Exercise prompt — This exercise requires an exact copy of each line from the one containing "Robert Albright for the" down to the last line below.

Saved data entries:

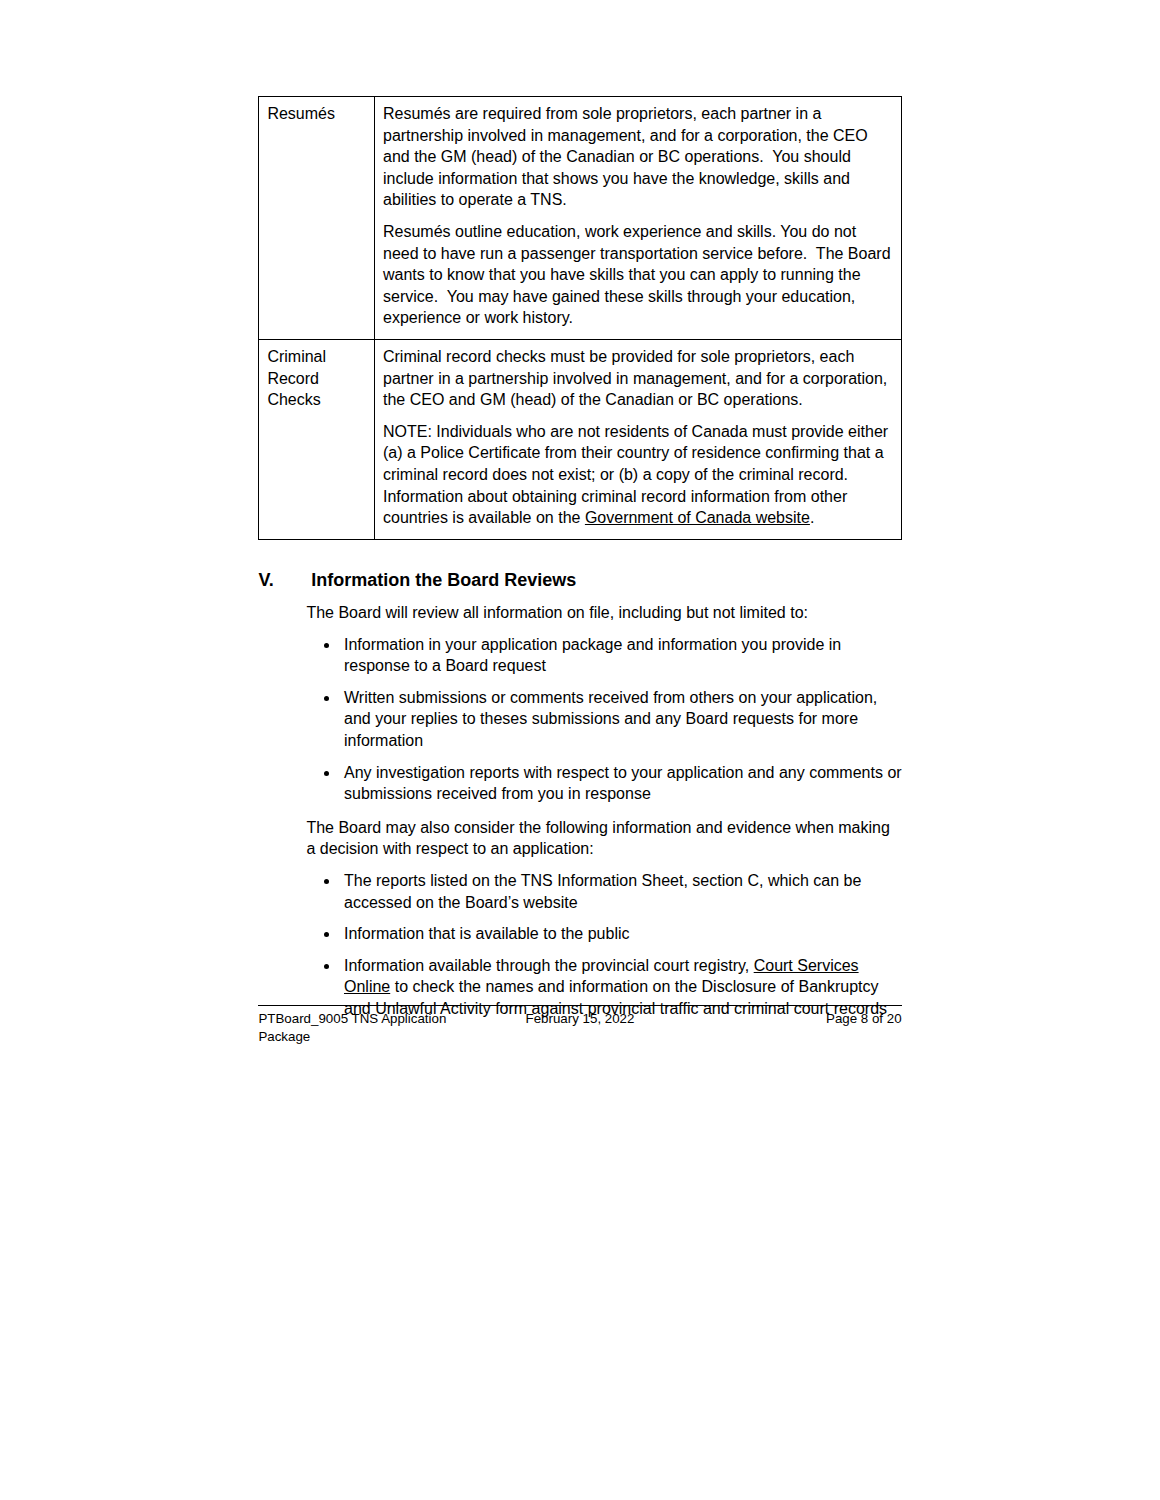| Resumés | Resumés are required from sole proprietors, each partner in a partnership involved in management, and for a corporation, the CEO and the GM (head) of the Canadian or BC operations. You should include information that shows you have the knowledge, skills and abilities to operate a TNS. Resumés outline education, work experience and skills. You do not need to have run a passenger transportation service before. The Board wants to know that you have skills that you can apply to running the service. You may have gained these skills through your education, experience or work history. |
| Criminal Record Checks | Criminal record checks must be provided for sole proprietors, each partner in a partnership involved in management, and for a corporation, the CEO and GM (head) of the Canadian or BC operations. NOTE: Individuals who are not residents of Canada must provide either (a) a Police Certificate from their country of residence confirming that a criminal record does not exist; or (b) a copy of the criminal record. Information about obtaining criminal record information from other countries is available on the Government of Canada website . |
V. Information the Board Reviews
The Board will review all information on file, including but not limited to:
Information in your application package and information you provide in response to a Board request
Written submissions or comments received from others on your application, and your replies to theses submissions and any Board requests for more information
Any investigation reports with respect to your application and any comments or submissions received from you in response
The Board may also consider the following information and evidence when making a decision with respect to an application:
The reports listed on the TNS Information Sheet, section C, which can be accessed on the Board’s website
Information that is available to the public
Information available through the provincial court registry, Court Services Online to check the names and information on the Disclosure of Bankruptcy and Unlawful Activity form against provincial traffic and criminal court records
PTBoard_9005 TNS Application Package
February 15, 2022
Page 8 of 20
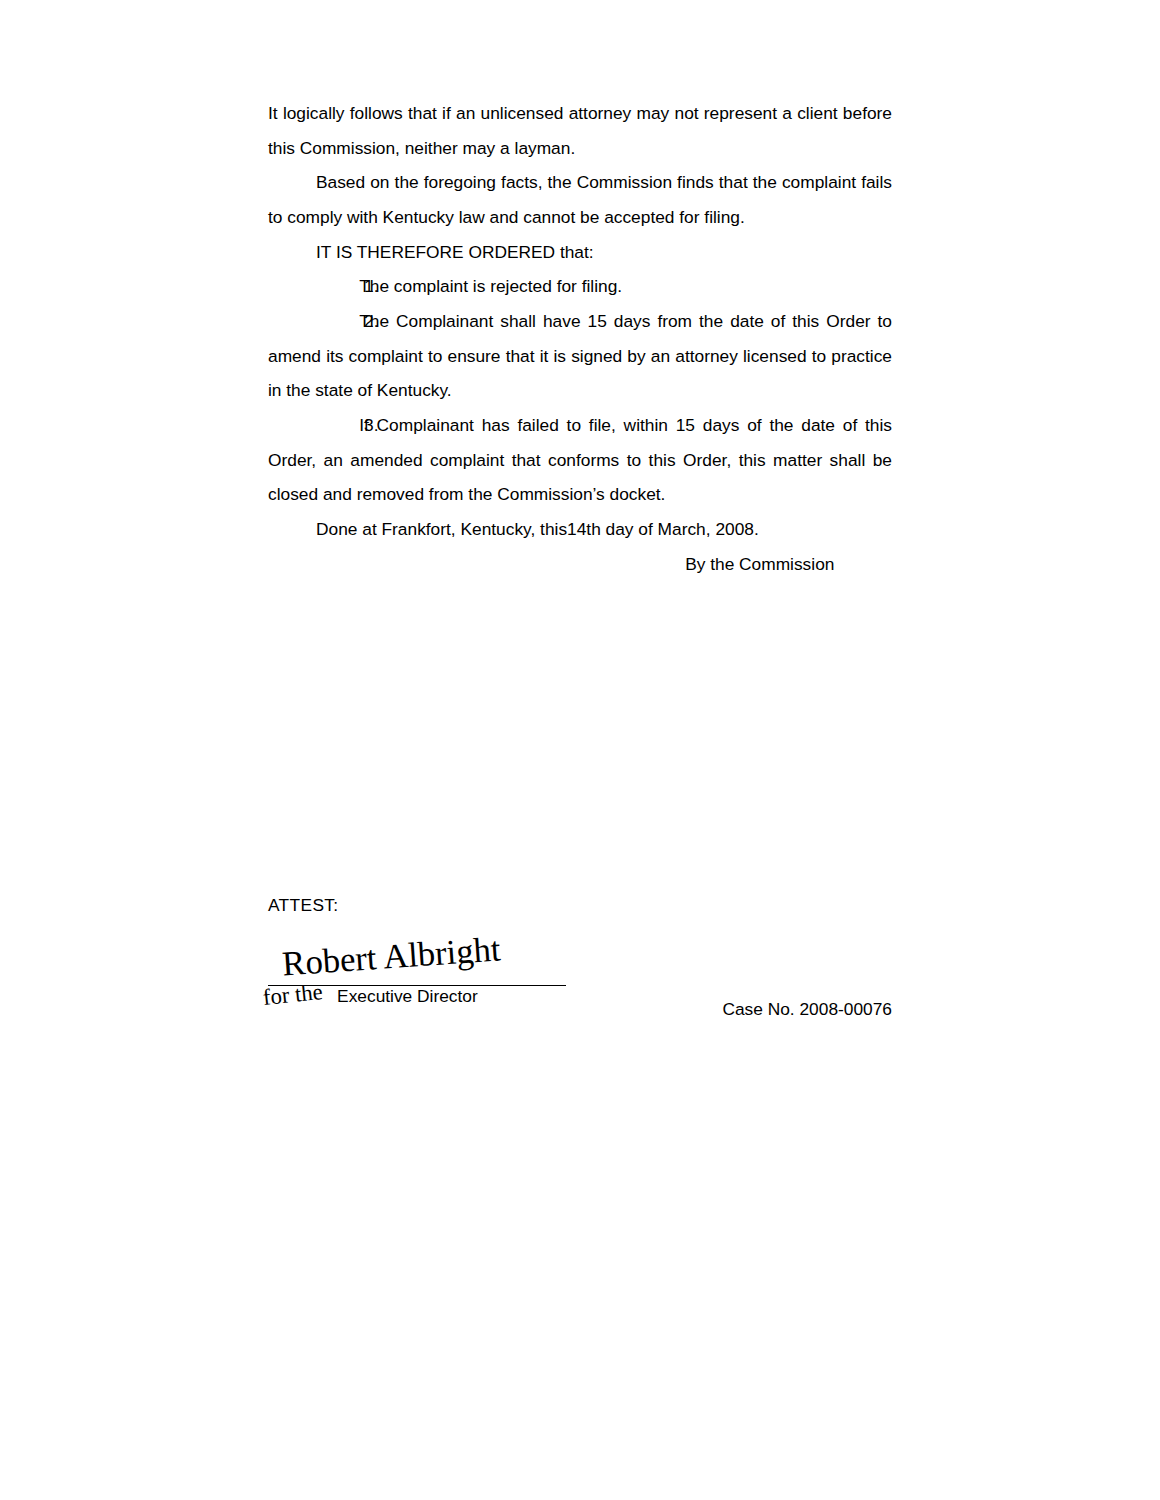It logically follows that if an unlicensed attorney may not represent a client before this Commission, neither may a layman.
Based on the foregoing facts, the Commission finds that the complaint fails to comply with Kentucky law and cannot be accepted for filing.
IT IS THEREFORE ORDERED that:
1. The complaint is rejected for filing.
2. The Complainant shall have 15 days from the date of this Order to amend its complaint to ensure that it is signed by an attorney licensed to practice in the state of Kentucky.
3. If Complainant has failed to file, within 15 days of the date of this Order, an amended complaint that conforms to this Order, this matter shall be closed and removed from the Commission’s docket.
Done at Frankfort, Kentucky, this14th day of March, 2008.
By the Commission
ATTEST:
Robert Albright for the
Executive Director
Case No. 2008-00076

Completed exercise —
Robert Albright for the
Executive Director
Case No. 2008-00076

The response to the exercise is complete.